Allow me to brag a little: I have interacted with two distinguished Nobel laureates so far! V.S. Naipaul, of course, was a studied act—think about the air of utter contempt he exuded towards lesser beings (everybody). When I encountered it, I found it more amusing than annoying. Over the years, I met him in short bursts and loved the practiced art of withering disdain he projected towards his fawning admirers.
Years ago, he attended a dinner party at our home, with his then partner—an imposing, garrulous Argentinian lady called Margaret. She was his ‘advance party’. Her job was to arrive a few minutes earlier, leaving the great man waiting in a car close by. This was to scan the crowd at the venue and quickly filter it. Were the people present worthy enough of Sir Vidia’s august presence? Was the whiskey being served premium enough for him? It was a neat drill. She would stick her head in from an ante room, survey the scene quickly, and then disappear. If she appeared again, it was with Naipaul, who then greeted his subjects with a slight nod and settled into a corner with a tumbler of the best. Hosts got delirious at the thought that they had passed the Naipaul test! That the lofty one had deigned to honour them with his visit!
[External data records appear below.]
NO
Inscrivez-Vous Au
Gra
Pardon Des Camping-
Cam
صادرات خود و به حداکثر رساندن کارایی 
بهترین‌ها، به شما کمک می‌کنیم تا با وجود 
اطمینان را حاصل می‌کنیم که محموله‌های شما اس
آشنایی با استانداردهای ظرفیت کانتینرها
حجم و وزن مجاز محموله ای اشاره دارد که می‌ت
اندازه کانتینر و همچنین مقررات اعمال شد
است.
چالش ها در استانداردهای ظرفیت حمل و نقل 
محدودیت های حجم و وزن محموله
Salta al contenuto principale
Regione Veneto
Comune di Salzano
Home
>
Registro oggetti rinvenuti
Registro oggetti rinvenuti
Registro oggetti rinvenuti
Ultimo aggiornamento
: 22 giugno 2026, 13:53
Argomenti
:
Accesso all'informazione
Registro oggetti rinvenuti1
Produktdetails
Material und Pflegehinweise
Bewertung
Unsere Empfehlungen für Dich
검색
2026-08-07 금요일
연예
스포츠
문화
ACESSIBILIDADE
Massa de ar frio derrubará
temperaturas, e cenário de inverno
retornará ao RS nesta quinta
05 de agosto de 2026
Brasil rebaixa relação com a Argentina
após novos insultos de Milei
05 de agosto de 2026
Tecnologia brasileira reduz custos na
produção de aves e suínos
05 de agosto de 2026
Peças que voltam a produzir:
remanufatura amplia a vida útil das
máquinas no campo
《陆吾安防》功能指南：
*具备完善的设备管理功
Since we did not supplicate ourselves, nor was I prostrating at his feet in sheer gratitude, I guess he figured if he wanted to enjoy a drink at our home, he would have to behave like any other guest. The sight of freshly steamed mini-idlis threw him off guard. He asked me in a somewhat cross voice, “What on earth are these?” I told him. He looked stricken. “Where are the implements to eat these things with?” he quizzed. Margaret scuttled off in search of suitable ‘implements’ (knife and fork). Apart from that, Naipaul was perfectly well behaved and, mercifully, didn’t insult any of our guests.
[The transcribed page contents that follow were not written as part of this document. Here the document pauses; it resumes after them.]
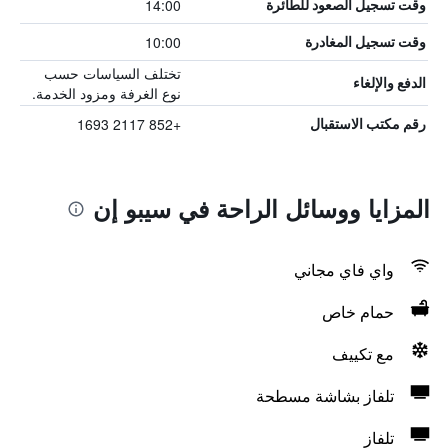
14:00
وقت تسجيل الصعود للطائرة
10:00
وقت تسجيل المغادرة
تختلف السياسات حسب
الدفع والإلغاء
نوع الغرفة ومزود الخدمة.
+852 2117 1693
رقم مكتب الاستقبال
المزايا ووسائل الراحة في سيبو إن
واي فاي مجاني
حمام خاص
مع تكييف
تلفاز بشاشة مسطحة
تلفاز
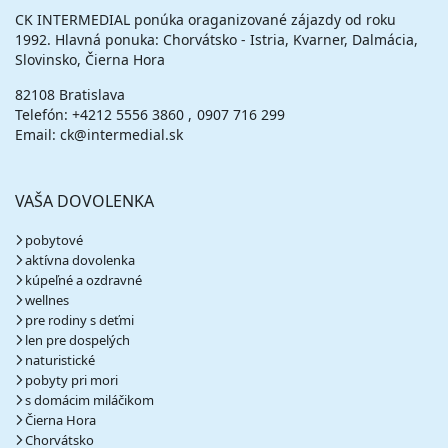
CK INTERMEDIAL ponúka oraganizované zájazdy od roku
1992. Hlavná ponuka: Chorvátsko - Istria, Kvarner, Dalmácia,
Slovinsko, Čierna Hora
82108 Bratislava
Telefón:
+4212 5556 3860
0907 716 299
Email: ck@intermedial.sk
VAŠA DOVOLENKA
pobytové
aktívna dovolenka
kúpeľné a ozdravné
wellnes
pre rodiny s deťmi
len pre dospelých
naturistické
pobyty pri mori
s domácim miláčikom
Čierna Hora
Chorvátsko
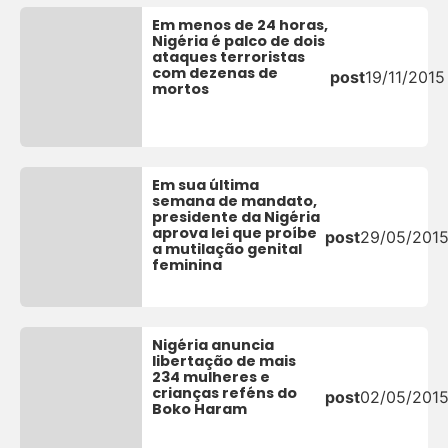
Em menos de 24 horas,
Nigéria é palco de dois
ataques terroristas
com dezenas de
post
19/11/2015
mortos
Em sua última
semana de mandato,
presidente da Nigéria
aprova lei que proíbe
post
29/05/201
a mutilação genital
feminina
Nigéria anuncia
libertação de mais
234 mulheres e
crianças reféns do
post
02/05/201
Boko Haram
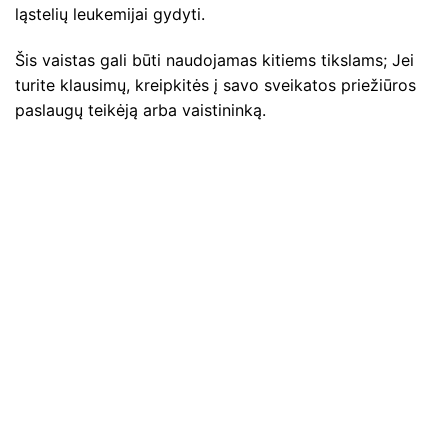
ląstelių leukemijai gydyti.
Šis vaistas gali būti naudojamas kitiems tikslams; Jei
turite klausimų, kreipkitės į savo sveikatos priežiūros
paslaugų teikėją arba vaistininką.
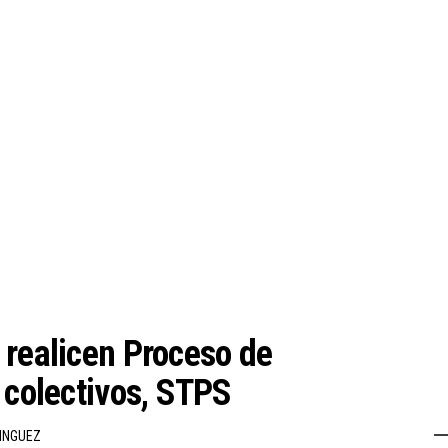
 realicen Proceso de
 colectivos, STPS
INGUEZ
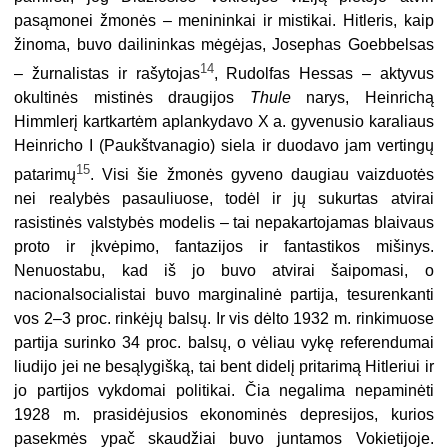
pasąmonei žmonės – menininkai ir mistikai. Hitleris, kaip
žinoma, buvo dailininkas mėgėjas, Josephas Goebbelsas
14
– žurnalistas ir rašytojas
, Rudolfas Hessas – aktyvus
okultinės mistinės draugijos
Thule
narys, Heinrichą
Himmlerį kartkartėm aplankydavo X a. gyvenusio karaliaus
Heinricho I (Paukštvanagio) siela ir duodavo jam vertingų
15
patarimų
. Visi šie žmonės gyveno daugiau vaizduotės
nei realybės pasauliuose, todėl ir jų sukurtas atvirai
rasistinės valstybės modelis – tai nepakartojamas blaivaus
proto ir įkvėpimo, fantazijos ir fantastikos mišinys.
Nenuostabu, kad iš jo buvo atvirai šaipomasi, o
nacionalsocialistai buvo marginalinė partija, tesurenkanti
vos 2–3 proc. rinkėjų balsų. Ir vis dėlto 1932 m. rinkimuose
partija surinko 34 proc. balsų, o vėliau vykę referendumai
liudijo jei ne besąlygišką, tai bent didelį pritarimą Hitleriui ir
jo partijos vykdomai politikai. Čia negalima nepaminėti
1928 m. prasidėjusios ekonominės depresijos, kurios
pasekmės ypač skaudžiai buvo juntamos Vokietijoje.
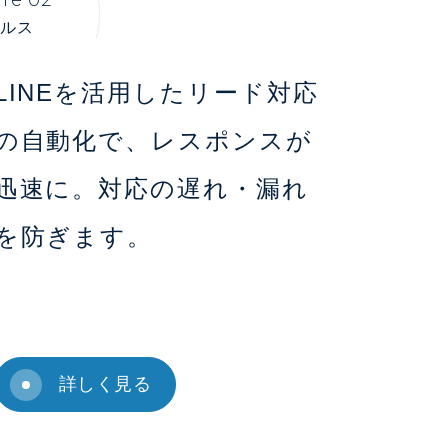
ルス
LINEを活用したリード対応
の自動化で、レスポンスが
迅速に。対応の遅れ・漏れ
を防ぎます。
詳しく見る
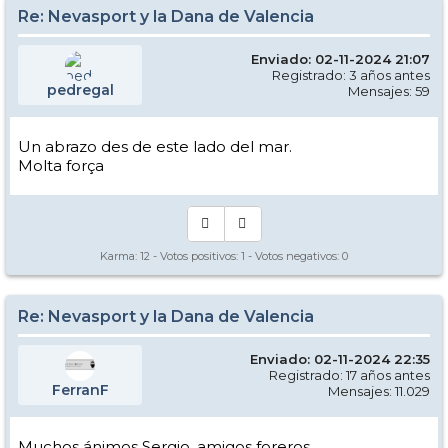
Re: Nevasport y la Dana de Valencia
Enviado: 02-11-2024 21:07
Registrado: 3 años antes
pedregal
Mensajes: 59
Un abrazo des de este lado del mar.
Molta força
Karma:
12
- Votos positivos:
1
- Votos negativos:
0
Re: Nevasport y la Dana de Valencia
Enviado: 02-11-2024 22:35
Registrado: 17 años antes
FerranF
Mensajes: 11.029
Muchos ánimos Sergio, amigos foreros,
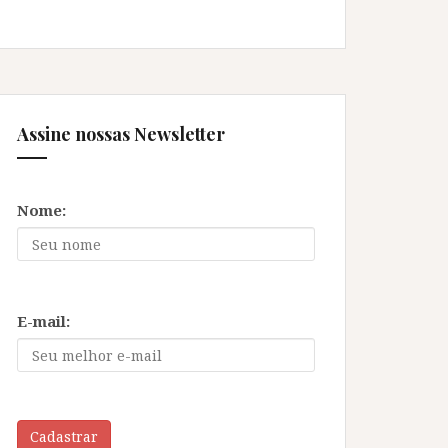
Assine nossas Newsletter
Nome:
E-mail:
Cadastrar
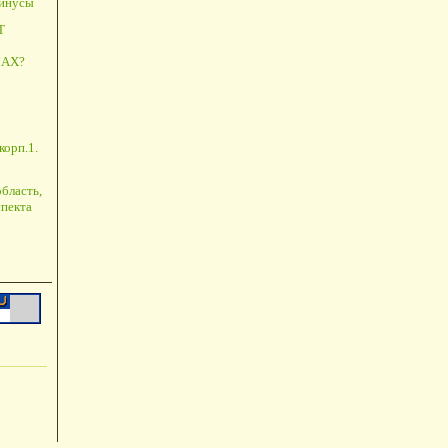
минусы
Т
АХ?
корп.1.
бласть,
пекта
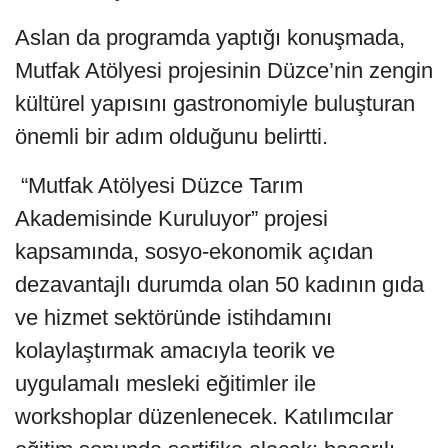
Aslan da programda yaptığı konuşmada,
Mutfak Atölyesi projesinin Düzce’nin zengin
kültürel yapısını gastronomiyle buluşturan
önemli bir adım olduğunu belirtti.
“Mutfak Atölyesi Düzce Tarım
Akademisinde Kuruluyor” projesi
kapsamında, sosyo-ekonomik açıdan
dezavantajlı durumda olan 50 kadının gıda
ve hizmet sektöründe istihdamını
kolaylaştırmak amacıyla teorik ve
uygulamalı mesleki eğitimler ile
workshoplar düzenlenecek. Katılımcılar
My husband and I met the adorable Amartya Sen at a Jaipur Literature Festival dinner. Here was a Nobel laureate who wore his multiple honours as lightly as the navy blue pashmina shawl draped across his tweed jacket. Not for him the lofty grand standing or posturing of Naipaul. He was relaxed, charming, humourous and fabulous company. My husband and I had met him earlier, of course. But this was different. We were with his daughter Nandana (a close friend of ours), and her husband John Makinson (such a darling!). Amartya was with Emma Georgina Rothschild, his third wife, a quiet and observant scholar. The conversation sparkled minus any stiffness, as we discussed Bengali cuisine in minute detail and relaxed over glasses of a splendid red, carefully picked to complement the delicious Rajasthani food. A few years earlier, I had discussed a book idea with Amartya. He had been startled and might I add—a tad flattered! And what was the idea? I had vastly enjoyed Amartya’s The Argumentative Indian, which had become an international publishing sensation. Taking off from that terrific title, I wanted him to write, The Erotic Indian. Alas… it wasn’t to be! I am not sure who shot it down—it could have been Nandana, the loving, protective daughter! I still think it’s a great idea, and Amartya should do it!
Two brilliant minds. And so totally different in their thinking! Sen’s recent opinions on the Indian political scenario are radically opposed to Naipaul’s endorsement of the present government’s stated policies and outlook. Naipaul leaves behind a hefty body of work. So would Sen. Both men offer intellectual banquets to readers to feast on for generations to come. This is called legacy. I feel privileged to have met two unique geniuses at different points in their lives and mine. Friends with benefits? You can say that again!